Алексей вскочил на ноги и закричал:
— Кто это? Откуда… Это она!
— Где? Кто?
— Эта женщина! Я узнал её! Куда она подевалась?
— Какая женщина?
— Вон там, перед дверью, возле осветительных приборов. Только что стояла. Куда подевалась? — по голосу и жестам режиссёра всем стало ясно, что женщина не просто произвела сильное впечатление на него, за этим крылось нечто большее.
— Может быть, кто-то случайно забрёл на съёмочную площадку, Алексей Петрович? — спросила девушка с мальчишеской стрижкой.
— Ничего себе случайно! Она одета патрицианкой, на ней настоящие золотые украшения! Не бирюльки, а золото! Что это за шутки!
— Уверяю вас, Алексей Петрович, все наши актёры здесь. Быть может, вам померещилось? — подбежал помощник.
— Померещилось? — Алексей нервно расхаживал по съёмочной площадке, вглядываясь в пыльный пол, будто пытаясь отыскать следы только что стоявшей там Антонии. Затем он быстро подошёл к толстолицему и прошептал ему в самые глаза: — Только не вздумай опять приглашать ко мне психиатра, братишка. Не померещилось мне ничего. Я её видел. Это была Антония, настоящая Антония…
Когда Антония пришла в себя, она покоилась на лежанке, вокруг суетились слуги.
— Где я? — с трудом разлепила она губы.
— Дома, госпожа. Рабы Валерия Фронтона привезли тебя сюда, едва твоё дыхание восстановилось, — Памфила заботливо разминала хозяйке кончики пальцев.
— Что со мной случилось?
— Ты упала. Никто не ведает причины.
— Там были злые духи… Я видела их… Они насмехались надо мной…

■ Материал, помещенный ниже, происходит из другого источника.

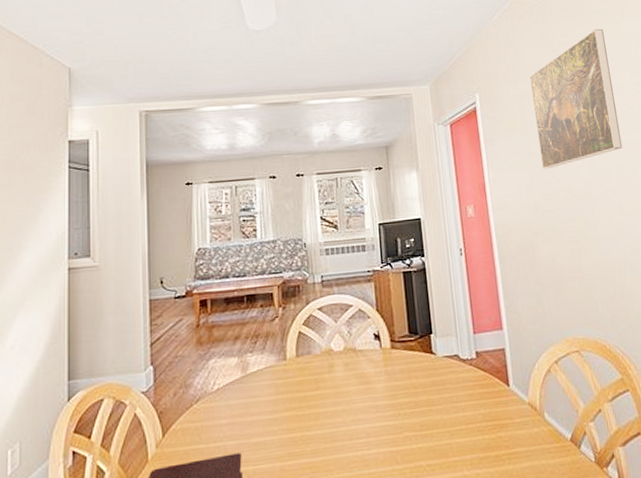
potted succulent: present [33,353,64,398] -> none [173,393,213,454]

Антония долго бормотала что-то невнятное, и Памфила прервала её:
— Успокойся, госпожа. Тебе нужно навестить колдунью Масиниссу. Говорят, она прибыла в Рим из Фессалии, где многие сильны в предсказании будущего. Никакие авгуры[10] не могут гадать по полёту птиц так точно, как умеет эта колдунья предсказывать по линиям ладони, по пеплу сгоревших волос. Говорят, что любовника своего, посмевшего полюбить другую женщину, она одним словом обратила в бессильного старика. А соседского кабатчика за его грубое к ней отношение превратила в лягушку…
— Ну, уж это чепуха, — вяло отмахнулась Антония.
— Нет, госпожа моя прекрасная, не чепуха. Я собственными глазами видела женщину, которую она обрекла на вечную беременность за то, что та позлословила о ней. Женщина эта ходит уже больше года с круглым пузом.
— Зачем же мне идти к такой страшной колдунье?
— Может, она подскажет тебе, что означает твоё видение? — рабыня нежно расчёсывала волосы Антонии гребнем, тонкие зубья которого были умащены аравийскими смолами.
— Не хочу ни к кому идти… И тебе, Памфила, ничего не скажу, ибо тайна моя страшна. Вели позвать ко мне моего сына…
Когда к ней привели ребёнка, Антония сделала знак, чтобы все посторонние удалились. Мальчику было пять лет. Одетый в греческую тунику с золотой вышивкой по вороту, с гладко причёсанными и напомаженными волосами, он выглядел, как куколка.
10
Из наиболее сведущих в вопросах общения с божествами людей складывались специальные религиозные коллегии сведущих людей. Иноземцы часто путали их с жреческими коллегиями. Но разница между ними была большой. На жреческие коллегии возлагалось служение какому-нибудь особому божеству, а коллегии сведущих людей хранили традиции всеобщих богослужебных обрядов, точное соблюдение которых требовало определённой опытности и было предметом забот со стороны государства. Эти коллегии сведущих людей делились на две группы: коллегия авгуров и коллегия понтификов. И авгуров, и понтификов было по шесть человек. Авгуры (augures), то есть птицегадатели, умели объяснять язык богов по полёту птиц. Это искусство было предметом серьёзного изучения и было доведено до такого совершенства, что превратилось в научную систему. Понтифики (pontifices), то есть мостостроители, получили своё название потому, что заведовали священным, а вместе с тем и политически важным делом постройки и, в случае надобности, разрушения моста, который вёл через Тибр. Они были единственными римскими инженерами, знакомыми с тайнами меры и числа, вследствие чего на них была возложена обязанность составлять государственный календарь, возвещать народу о наступлении дней новолуния, полнолуния и праздничных дней и наблюдать, чтобы каждое богослужебное действие и каждая судебная процедура совершались в надлежащие дни.